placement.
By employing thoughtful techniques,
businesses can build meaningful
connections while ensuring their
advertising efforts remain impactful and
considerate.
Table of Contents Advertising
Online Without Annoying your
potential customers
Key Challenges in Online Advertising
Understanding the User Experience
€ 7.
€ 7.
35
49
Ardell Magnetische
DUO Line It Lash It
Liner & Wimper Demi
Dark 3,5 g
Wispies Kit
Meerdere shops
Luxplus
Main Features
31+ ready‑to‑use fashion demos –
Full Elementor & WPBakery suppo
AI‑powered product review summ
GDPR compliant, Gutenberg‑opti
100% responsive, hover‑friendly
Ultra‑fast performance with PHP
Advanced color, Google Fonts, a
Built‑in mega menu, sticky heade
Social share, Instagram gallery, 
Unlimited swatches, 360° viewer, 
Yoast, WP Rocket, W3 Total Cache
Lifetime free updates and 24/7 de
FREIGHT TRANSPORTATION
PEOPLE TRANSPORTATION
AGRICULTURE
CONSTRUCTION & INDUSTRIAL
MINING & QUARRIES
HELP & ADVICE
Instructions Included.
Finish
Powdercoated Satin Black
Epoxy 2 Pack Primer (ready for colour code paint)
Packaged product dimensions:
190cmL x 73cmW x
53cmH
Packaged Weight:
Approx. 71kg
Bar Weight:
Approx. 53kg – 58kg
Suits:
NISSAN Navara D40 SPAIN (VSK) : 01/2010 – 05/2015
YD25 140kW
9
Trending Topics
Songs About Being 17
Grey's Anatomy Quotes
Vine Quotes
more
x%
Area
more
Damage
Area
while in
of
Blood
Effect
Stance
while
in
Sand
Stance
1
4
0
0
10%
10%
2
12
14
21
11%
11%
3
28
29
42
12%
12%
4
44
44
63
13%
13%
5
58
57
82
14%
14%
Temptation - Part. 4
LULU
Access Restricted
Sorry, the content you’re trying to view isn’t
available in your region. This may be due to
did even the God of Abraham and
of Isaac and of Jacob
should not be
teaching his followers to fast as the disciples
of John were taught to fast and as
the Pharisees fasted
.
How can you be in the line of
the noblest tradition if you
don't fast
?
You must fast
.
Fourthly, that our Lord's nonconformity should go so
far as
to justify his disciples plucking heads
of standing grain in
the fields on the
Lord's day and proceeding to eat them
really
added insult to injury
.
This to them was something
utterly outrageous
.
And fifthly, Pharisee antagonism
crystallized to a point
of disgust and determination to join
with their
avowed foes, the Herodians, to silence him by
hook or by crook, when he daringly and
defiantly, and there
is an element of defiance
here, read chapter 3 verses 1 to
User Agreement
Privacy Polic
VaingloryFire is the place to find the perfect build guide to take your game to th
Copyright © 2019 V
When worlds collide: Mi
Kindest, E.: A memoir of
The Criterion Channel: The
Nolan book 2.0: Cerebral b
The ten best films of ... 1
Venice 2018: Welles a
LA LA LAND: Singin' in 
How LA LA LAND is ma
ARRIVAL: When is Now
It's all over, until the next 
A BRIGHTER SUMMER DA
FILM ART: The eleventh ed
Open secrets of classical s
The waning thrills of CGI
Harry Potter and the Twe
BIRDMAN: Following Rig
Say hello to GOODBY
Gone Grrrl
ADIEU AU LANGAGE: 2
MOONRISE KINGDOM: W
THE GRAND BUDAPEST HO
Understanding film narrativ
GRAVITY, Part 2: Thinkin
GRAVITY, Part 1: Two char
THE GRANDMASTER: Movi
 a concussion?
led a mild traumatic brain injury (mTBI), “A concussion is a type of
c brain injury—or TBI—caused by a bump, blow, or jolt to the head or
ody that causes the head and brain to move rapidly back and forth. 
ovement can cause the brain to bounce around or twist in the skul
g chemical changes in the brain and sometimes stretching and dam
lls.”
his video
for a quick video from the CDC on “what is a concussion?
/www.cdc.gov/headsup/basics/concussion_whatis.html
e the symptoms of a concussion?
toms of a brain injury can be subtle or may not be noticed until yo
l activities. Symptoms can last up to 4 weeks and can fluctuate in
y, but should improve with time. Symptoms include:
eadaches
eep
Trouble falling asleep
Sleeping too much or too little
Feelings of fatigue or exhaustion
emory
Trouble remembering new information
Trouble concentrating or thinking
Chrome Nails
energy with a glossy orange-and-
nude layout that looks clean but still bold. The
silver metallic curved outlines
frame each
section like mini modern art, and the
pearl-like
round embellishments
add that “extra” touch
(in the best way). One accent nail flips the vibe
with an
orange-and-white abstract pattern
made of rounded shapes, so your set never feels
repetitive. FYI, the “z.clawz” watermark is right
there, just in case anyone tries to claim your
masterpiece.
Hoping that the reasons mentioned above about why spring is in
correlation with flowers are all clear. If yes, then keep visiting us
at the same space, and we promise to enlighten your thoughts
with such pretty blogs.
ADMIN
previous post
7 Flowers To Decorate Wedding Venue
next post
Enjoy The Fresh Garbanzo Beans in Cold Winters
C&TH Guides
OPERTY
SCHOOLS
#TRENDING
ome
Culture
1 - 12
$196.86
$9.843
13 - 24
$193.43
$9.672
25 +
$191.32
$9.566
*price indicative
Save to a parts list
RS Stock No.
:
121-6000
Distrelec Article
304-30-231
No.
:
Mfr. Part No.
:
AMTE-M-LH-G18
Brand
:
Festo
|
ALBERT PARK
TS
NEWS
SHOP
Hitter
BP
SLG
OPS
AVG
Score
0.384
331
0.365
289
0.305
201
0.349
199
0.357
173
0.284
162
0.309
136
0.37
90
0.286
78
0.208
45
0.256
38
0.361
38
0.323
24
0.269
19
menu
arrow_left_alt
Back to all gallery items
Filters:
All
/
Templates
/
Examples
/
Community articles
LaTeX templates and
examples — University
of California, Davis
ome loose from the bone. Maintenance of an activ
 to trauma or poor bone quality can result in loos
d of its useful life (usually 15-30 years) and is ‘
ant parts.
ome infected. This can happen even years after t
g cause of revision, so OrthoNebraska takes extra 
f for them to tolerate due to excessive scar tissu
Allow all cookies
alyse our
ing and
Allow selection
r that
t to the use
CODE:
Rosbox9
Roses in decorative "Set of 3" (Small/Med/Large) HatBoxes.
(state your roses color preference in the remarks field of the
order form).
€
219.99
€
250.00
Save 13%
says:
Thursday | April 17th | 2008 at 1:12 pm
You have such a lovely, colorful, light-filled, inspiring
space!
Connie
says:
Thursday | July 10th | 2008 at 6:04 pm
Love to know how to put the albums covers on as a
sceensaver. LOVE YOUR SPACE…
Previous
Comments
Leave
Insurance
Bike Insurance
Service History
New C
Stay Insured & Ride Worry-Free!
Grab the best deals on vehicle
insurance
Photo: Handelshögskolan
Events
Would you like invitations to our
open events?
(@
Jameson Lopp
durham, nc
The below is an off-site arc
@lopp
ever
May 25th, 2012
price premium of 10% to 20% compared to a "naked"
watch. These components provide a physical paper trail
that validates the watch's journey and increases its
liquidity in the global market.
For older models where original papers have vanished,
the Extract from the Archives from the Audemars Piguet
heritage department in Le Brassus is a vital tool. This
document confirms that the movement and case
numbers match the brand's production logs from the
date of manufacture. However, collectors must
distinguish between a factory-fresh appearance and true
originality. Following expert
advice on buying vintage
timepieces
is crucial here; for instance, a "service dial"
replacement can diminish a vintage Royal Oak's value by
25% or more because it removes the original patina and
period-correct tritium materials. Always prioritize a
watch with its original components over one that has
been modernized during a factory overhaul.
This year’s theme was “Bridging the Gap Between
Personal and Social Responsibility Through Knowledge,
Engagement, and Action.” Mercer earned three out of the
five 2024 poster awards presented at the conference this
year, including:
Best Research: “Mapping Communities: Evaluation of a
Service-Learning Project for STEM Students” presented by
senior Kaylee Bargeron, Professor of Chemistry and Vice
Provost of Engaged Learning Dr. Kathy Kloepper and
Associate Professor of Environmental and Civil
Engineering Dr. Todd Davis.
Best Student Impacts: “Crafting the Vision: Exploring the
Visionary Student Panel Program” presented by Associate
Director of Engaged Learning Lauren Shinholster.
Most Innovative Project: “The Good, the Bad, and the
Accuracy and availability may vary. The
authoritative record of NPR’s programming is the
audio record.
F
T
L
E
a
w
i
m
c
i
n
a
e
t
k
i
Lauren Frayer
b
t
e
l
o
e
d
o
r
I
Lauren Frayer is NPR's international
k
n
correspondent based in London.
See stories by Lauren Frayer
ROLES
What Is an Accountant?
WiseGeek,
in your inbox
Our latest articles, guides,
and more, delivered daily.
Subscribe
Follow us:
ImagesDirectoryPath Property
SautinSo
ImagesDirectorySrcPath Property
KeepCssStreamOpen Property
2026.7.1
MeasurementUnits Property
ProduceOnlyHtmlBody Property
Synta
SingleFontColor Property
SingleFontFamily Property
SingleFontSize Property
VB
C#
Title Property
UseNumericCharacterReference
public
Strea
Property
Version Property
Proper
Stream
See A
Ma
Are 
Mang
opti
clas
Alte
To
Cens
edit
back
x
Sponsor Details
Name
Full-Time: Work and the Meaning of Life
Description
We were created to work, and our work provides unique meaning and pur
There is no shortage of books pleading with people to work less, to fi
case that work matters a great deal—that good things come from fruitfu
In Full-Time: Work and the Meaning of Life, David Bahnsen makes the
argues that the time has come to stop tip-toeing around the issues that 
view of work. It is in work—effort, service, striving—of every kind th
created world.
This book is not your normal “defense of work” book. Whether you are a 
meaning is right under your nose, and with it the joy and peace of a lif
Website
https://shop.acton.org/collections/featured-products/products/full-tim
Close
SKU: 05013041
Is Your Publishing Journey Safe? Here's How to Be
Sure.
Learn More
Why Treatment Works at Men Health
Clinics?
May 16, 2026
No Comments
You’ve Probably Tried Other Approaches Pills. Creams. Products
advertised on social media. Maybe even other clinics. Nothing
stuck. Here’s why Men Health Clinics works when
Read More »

******

**What is needed**:
Gather every line in the data above that contains the word "Understanding", and copy each one in full. Matching is case-sensitive.

**Solution to the exercise**:
Understanding the User Experience
Understanding film narrativ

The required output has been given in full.